She goes to the wall lined with small toy figurines, looks them over, and takes a few – a small glass ball and a figurine of a goddess with a fierce look. She places them in the sand tray.
Then she chooses a plastic sword, stabs it several times in the sand, and leaves it near the ball, its handle jutting out like a cross.
Without her saying a word, the figurines in the sand reveal what this 45-year-old married woman feels at the moment: stuck, angry, frustrated.
At the end of this hour, she has shifted. “It was a body energetic,” she recalls later. “It felt like a long blocked energy that was being released. There was no judgment, no interpretation. It was just cathartic, at a very deep place. It was like a breakthrough.”

## Requirement 1
Answer these questions from the sand tray passage:
(a) Which two items does the woman first take from the wall and place in the sand tray?
(b) How old is the woman?
(c) What object does she leave near the ball?
## Requirement 2
Translate this sentence from the sand tray passage into Spanish: "Then she chooses a plastic sword, stabs it several times in the sand, and leaves it near the ball, its handle jutting out like a cross."
The material after this point comes from a different source.

Stored data entries

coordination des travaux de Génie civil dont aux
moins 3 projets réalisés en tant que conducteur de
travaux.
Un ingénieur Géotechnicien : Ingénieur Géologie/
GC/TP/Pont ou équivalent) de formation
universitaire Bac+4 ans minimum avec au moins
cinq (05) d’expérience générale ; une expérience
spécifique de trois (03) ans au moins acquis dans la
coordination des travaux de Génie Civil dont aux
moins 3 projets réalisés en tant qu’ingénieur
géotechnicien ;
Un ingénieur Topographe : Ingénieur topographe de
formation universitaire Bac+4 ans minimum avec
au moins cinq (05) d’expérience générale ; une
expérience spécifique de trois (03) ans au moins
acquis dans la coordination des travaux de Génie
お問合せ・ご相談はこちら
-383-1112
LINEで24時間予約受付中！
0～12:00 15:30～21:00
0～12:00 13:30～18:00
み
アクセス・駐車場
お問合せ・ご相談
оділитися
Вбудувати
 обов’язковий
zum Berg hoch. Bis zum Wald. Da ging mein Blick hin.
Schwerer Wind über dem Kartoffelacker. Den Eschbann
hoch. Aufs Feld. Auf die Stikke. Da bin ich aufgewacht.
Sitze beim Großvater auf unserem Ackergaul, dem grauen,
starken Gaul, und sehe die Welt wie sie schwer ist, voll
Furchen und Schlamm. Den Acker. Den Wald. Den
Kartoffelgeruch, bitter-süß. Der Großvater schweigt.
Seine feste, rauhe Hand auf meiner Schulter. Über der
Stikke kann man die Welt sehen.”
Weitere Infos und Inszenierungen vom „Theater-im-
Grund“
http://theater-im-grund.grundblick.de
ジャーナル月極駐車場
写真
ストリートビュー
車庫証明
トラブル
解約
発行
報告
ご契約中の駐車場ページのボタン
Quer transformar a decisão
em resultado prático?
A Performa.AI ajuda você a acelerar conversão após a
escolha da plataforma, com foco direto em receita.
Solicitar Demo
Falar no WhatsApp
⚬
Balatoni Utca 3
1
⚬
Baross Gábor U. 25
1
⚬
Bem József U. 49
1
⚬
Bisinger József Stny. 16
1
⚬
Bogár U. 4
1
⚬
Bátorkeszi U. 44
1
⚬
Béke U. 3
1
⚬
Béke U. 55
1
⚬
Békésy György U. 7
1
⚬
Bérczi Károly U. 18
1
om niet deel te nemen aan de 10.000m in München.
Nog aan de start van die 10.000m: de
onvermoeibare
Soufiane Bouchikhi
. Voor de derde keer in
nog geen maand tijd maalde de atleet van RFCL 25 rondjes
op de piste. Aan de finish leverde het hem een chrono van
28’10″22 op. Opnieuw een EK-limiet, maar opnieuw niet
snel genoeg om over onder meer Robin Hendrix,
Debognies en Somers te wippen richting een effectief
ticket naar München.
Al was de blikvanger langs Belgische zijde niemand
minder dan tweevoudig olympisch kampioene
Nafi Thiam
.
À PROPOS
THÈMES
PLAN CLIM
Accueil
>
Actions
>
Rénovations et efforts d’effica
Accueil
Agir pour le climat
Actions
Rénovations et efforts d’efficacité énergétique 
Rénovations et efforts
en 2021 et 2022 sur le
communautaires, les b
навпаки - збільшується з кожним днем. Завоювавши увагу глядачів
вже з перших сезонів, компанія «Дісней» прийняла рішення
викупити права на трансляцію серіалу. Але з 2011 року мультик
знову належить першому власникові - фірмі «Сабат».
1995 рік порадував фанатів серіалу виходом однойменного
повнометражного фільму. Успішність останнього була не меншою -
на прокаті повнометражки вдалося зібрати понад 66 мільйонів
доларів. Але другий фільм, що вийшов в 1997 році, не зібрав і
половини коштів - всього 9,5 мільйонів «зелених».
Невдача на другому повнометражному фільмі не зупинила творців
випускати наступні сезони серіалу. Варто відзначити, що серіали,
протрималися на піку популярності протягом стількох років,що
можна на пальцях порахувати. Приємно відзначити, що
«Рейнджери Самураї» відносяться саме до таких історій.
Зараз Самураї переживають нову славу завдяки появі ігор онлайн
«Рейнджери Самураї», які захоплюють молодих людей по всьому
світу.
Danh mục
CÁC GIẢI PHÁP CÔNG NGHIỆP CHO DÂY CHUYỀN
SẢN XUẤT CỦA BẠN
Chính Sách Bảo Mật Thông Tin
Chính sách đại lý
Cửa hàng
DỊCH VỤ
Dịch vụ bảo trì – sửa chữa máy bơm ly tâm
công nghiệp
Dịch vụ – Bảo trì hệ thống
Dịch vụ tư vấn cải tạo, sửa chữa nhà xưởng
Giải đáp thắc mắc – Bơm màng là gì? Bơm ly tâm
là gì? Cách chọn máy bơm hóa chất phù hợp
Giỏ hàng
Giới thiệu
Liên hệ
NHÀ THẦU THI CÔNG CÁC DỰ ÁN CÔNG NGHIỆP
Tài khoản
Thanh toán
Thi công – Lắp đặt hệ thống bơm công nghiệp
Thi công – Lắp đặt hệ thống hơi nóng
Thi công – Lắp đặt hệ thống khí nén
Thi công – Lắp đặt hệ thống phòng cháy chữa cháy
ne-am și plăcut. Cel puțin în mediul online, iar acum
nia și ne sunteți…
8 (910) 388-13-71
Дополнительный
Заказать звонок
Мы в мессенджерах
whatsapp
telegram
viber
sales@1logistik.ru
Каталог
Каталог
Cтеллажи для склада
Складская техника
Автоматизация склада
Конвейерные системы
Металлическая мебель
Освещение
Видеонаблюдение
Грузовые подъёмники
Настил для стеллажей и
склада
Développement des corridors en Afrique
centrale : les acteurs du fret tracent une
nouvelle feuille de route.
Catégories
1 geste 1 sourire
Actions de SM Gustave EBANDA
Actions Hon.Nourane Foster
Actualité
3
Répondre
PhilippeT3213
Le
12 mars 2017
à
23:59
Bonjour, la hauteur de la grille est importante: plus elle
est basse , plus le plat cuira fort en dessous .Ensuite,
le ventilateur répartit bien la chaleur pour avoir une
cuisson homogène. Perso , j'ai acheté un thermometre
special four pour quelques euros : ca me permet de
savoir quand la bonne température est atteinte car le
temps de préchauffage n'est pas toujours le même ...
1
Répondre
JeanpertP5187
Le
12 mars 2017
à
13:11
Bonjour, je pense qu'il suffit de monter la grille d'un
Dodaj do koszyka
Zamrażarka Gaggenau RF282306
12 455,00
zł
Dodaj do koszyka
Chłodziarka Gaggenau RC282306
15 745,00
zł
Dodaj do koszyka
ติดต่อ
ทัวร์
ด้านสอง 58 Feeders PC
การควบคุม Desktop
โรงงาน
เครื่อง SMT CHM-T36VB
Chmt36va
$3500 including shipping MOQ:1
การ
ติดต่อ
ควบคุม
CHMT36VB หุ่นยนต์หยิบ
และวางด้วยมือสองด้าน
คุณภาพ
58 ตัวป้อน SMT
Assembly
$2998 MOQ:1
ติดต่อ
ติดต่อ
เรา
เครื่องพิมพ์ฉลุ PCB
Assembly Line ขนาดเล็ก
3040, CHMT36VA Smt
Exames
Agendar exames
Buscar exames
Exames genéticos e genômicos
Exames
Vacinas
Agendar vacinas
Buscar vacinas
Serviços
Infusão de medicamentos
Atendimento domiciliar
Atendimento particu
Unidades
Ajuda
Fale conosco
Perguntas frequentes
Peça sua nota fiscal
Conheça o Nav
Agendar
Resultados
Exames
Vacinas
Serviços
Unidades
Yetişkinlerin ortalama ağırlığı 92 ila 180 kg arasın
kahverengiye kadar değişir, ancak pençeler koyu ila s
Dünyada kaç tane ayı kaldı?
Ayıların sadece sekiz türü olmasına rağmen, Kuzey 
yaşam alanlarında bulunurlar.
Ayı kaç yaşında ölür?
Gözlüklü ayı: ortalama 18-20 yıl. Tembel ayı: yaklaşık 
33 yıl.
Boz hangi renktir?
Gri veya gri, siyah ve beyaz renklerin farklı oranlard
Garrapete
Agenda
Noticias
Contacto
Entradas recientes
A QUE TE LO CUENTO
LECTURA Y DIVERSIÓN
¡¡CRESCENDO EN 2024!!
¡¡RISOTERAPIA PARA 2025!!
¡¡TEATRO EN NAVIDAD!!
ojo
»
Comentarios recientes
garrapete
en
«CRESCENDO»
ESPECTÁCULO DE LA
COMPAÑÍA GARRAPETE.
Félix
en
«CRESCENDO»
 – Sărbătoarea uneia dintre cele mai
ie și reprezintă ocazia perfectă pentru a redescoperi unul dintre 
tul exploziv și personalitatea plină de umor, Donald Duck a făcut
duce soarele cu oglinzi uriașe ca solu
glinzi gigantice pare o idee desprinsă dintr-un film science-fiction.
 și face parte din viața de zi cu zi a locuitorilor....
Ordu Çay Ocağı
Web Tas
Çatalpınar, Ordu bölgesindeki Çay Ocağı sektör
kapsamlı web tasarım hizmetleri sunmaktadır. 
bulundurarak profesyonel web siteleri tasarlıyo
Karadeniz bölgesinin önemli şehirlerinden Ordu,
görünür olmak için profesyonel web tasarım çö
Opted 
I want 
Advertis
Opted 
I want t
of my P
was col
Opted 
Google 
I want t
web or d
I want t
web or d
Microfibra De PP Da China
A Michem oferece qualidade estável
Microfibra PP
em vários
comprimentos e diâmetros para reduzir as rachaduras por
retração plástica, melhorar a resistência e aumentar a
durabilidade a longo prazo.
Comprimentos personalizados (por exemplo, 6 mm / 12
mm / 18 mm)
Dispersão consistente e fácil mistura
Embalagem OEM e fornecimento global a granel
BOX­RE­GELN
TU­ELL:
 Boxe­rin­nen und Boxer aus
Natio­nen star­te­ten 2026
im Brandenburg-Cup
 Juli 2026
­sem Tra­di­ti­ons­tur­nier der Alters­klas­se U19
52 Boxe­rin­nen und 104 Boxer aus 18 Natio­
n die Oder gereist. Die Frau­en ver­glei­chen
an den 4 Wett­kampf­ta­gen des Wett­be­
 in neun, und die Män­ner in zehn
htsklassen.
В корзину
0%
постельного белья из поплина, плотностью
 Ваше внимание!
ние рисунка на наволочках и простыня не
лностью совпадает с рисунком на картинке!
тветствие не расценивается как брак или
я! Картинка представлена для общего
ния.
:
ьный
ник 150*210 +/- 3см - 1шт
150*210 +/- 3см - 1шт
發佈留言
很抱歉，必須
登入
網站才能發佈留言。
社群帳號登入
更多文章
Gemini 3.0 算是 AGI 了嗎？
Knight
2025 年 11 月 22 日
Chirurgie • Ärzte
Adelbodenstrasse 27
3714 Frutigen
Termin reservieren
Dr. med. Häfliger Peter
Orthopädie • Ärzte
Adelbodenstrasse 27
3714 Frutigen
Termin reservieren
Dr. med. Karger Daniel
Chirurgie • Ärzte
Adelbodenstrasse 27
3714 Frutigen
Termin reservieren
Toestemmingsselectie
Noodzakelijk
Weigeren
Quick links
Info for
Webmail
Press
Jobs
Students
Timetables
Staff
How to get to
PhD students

## Written solution 1
(a) A small glass ball and a figurine of a goddess with a fierce look.
(b) She is 45 years old.
(c) A plastic sword.

## Written solution 2
Luego elige una espada de plástico, la clava varias veces en la arena y la deja cerca de la bola, con la empuñadura sobresaliendo como una cruz.